===== Document text

Release 0.1 Date 03/16/2022
This repo covers how to execute MLOps Pipelines with CI/CD. I have additionally added suplementary content
- BigQuery ML
- Vertex Training
Before we get started it is a good to understand the concepts of Kubleflow. The Kubeflow.md file covers the basics and understanding on Kubeflow. After finishing the Kubelflow.md, Vertex Pipeline User Guide provides a good introduction to Vertex AI Pipelines and how it is different from the Open Source Kubeflow pipelines.
I this workshop you will do the following
- Setup your lab environment
- Setup Source Control with Cloud Source Repository
- Setup Build Trigger
- Run a basic intro to kubeflow lab
- Run a Kubelfow controls
- Build a sample Machine Learning Pipeline
- Trigger the machine learning pipeline using Cloud Functions
- Run CI/CD with MLOps Pipelines
If you are interested in doing the Qwiklabs for Vertex Pipelines with Kubeflow, it has a good step by step process Qwiklabs Tutorials
Setup the environment with following pre steps
The code structure is defined in the following folders:
-
notebook: This contains the notebooks for KFP and CI/CD.

==========
===== Excerpted records

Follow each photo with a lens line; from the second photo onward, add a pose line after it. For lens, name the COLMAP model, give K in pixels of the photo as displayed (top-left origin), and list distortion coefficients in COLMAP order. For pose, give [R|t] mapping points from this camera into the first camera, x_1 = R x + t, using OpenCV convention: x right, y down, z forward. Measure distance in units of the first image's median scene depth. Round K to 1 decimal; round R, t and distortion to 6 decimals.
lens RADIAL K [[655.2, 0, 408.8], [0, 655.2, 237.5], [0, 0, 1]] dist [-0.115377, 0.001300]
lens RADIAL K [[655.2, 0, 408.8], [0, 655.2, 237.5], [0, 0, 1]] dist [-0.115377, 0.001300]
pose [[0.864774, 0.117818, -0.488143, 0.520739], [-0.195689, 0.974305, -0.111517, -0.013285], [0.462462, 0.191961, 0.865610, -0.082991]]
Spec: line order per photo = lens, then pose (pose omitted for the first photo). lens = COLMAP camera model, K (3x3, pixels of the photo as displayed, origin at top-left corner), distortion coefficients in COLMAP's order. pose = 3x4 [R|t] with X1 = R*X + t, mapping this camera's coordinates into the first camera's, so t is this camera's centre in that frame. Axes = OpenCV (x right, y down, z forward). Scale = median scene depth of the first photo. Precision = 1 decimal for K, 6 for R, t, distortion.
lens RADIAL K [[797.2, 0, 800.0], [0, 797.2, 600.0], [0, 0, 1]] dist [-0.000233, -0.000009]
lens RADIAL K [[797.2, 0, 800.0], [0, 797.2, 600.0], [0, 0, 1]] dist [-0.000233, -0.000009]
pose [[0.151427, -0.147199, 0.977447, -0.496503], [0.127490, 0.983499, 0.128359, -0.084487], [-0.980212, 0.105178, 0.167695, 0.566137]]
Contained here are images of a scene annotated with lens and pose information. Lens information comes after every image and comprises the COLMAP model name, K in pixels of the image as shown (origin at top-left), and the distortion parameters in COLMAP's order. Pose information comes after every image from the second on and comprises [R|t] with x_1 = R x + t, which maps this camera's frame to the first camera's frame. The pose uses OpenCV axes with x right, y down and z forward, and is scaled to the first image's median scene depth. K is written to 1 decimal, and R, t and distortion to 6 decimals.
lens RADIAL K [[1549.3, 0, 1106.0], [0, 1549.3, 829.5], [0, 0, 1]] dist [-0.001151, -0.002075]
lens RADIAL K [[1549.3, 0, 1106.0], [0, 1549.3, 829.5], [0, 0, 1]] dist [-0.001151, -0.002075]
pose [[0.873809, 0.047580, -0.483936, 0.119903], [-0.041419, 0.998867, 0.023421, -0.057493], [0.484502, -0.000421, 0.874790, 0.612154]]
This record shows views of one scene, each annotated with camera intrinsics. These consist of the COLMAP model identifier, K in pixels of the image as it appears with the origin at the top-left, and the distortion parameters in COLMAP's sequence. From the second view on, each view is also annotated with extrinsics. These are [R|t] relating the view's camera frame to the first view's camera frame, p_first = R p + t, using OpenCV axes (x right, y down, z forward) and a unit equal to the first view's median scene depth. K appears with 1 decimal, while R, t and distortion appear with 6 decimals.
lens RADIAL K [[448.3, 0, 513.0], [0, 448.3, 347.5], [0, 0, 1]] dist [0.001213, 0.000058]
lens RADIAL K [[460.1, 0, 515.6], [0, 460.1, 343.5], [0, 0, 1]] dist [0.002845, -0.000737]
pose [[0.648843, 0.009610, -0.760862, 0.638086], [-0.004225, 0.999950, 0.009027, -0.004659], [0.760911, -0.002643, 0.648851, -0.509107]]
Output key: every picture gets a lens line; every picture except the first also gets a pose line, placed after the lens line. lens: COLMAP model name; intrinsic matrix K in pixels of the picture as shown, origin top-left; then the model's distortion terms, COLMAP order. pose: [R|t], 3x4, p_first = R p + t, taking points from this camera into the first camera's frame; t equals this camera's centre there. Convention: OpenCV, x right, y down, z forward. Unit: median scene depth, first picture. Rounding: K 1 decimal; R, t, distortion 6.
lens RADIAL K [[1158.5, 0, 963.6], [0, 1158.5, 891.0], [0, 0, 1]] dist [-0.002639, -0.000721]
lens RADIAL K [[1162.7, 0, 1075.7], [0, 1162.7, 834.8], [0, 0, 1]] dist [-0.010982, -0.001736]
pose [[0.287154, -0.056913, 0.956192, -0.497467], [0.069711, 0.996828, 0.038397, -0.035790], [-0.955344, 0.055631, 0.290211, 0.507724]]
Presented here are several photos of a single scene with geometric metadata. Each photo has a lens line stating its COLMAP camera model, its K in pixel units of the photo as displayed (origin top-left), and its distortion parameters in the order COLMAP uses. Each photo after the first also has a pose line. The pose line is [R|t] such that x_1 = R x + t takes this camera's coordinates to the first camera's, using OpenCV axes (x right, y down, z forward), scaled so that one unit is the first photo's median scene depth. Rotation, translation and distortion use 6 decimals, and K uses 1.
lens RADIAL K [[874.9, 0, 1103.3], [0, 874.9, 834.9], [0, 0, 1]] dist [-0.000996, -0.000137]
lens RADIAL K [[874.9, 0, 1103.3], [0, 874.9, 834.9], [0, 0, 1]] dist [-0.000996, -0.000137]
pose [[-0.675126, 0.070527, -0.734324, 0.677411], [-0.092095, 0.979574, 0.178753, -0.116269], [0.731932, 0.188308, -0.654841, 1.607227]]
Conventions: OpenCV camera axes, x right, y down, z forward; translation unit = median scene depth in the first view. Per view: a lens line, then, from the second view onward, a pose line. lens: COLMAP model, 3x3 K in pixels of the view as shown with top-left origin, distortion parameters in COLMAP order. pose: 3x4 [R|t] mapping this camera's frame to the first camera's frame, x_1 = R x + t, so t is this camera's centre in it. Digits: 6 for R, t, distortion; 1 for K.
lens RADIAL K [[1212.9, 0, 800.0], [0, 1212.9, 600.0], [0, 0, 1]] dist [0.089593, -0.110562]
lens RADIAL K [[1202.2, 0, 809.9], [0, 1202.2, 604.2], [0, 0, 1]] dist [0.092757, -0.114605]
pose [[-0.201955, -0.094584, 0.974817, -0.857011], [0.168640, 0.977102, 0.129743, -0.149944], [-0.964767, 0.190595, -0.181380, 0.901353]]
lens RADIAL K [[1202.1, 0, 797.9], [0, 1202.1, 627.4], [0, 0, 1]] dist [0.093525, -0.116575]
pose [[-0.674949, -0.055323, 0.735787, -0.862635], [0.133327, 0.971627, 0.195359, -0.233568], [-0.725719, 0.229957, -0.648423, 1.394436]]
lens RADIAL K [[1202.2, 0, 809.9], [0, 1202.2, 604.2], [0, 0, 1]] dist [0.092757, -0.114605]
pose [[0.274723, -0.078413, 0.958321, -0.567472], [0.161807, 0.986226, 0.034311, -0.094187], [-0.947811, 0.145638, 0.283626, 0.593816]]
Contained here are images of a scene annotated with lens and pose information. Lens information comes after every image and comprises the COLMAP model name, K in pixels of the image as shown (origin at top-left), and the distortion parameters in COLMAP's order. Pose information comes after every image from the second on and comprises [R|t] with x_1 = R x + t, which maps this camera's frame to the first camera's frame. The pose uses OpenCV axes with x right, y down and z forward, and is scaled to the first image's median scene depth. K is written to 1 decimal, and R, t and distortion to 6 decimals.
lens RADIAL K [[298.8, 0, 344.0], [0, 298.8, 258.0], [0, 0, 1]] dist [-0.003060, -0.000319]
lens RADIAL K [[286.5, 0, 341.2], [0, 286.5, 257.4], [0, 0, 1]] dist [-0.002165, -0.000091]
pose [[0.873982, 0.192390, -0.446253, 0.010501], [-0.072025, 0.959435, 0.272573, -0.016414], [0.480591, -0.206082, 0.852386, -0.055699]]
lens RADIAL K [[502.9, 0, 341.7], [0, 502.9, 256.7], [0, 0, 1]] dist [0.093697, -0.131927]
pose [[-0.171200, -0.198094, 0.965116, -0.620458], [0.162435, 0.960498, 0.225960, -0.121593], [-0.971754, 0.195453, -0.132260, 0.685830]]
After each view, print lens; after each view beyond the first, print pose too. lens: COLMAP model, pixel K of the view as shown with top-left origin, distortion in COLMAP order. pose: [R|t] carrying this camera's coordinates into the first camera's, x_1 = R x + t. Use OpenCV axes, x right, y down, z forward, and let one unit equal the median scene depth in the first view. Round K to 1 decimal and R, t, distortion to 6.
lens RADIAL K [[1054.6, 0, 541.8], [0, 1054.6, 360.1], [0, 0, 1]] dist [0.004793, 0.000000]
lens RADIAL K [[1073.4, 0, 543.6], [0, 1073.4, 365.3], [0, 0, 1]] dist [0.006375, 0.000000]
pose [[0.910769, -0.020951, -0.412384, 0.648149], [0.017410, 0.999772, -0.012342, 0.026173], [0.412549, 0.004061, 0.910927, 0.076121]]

==========

Questions on the material:
a - Output the part of the MLOps pipelines text above that opens with the words containing "I this workshop" and closes with "KFP and CI/CD.", copied word for word.
b - List every activity that the MLOps pipelines text above says you will do in the workshop.
c - Write the next part of the MLOps pipelines text above, picking up after its final sentence.

Set of answers:
a -
I this workshop you will do the following
- Setup your lab environment
- Setup Source Control with Cloud Source Repository
- Setup Build Trigger
- Run a basic intro to kubeflow lab
- Run a Kubelfow controls
- Build a sample Machine Learning Pipeline
- Trigger the machine learning pipeline using Cloud Functions
- Run CI/CD with MLOps Pipelines
If you are interested in doing the Qwiklabs for Vertex Pipelines with Kubeflow, it has a good step by step process Qwiklabs Tutorials
Setup the environment with following pre steps
The code structure is defined in the following folders:
-
notebook: This contains the notebooks for KFP and CI/CD.

b -
- Setup your lab environment
- Setup Source Control with Cloud Source Repository
- Setup Build Trigger
- Run a basic intro to kubeflow lab
- Run a Kubelfow controls
- Build a sample Machine Learning Pipeline
- Trigger the machine learning pipeline using Cloud Functions
- Run CI/CD with MLOps Pipelines

c -
- 01pipelines_intro_kfp.ipynb This is an intro notebook to Pipelines
- 02control_flow_kfp.ipynb (Optional) This a second KFP Pipelines showing how to work with control flows and parallel execution
- 03IrisflowersAutoMLKubeflowPipeline.ipynb: This notebook shows the pipeline that can be executed cell by cell, to understand the pipeline flow.
- 04IrisPipelineTemplate.ipynb: This notebook generates two pipeline files that can be used to by the build system
-
pipeline: This folder containers the trainer code pipeline that is for model training
-
artifacts: This is the docker file and other artifacts. This is optional and can be used if you want just have a training image that you would want to build out.
Following files in the root of the folder:
- cloudbuild.yaml: This is the build file used by cloud build. This has two steps one for build and one for execution of the pipeline.
- requirements.txt: Python packages needed to perform the build
Complete the pre-steps if you have not
-
Step1 Complete 01pipelines_intro_kfp
-
Step2 Complete 02control_flow_kfp.ipynb
-
Step3:
- Explore the pipeline code (IrisflowersAutoMLKubeflowPipeline.ipynb) We are going to work with the iris dataset to classiify flower images. This is fairly simple where you will use the dataset creation and AutoML to classify the images. At the end you will deploy the model.
- Step4: Running Cloud Build Trigger and Pipeline:
- Prepare the pipeline python code. Execute the notebook "IrisPipelineTemplate.ipynb". Change the needed variables in the code and generate the pipeline files. The pipeline files should be generated in the pipeline folder. There are two files. One is for the pipeline source and the other takes the compiled pipeline output and executes it.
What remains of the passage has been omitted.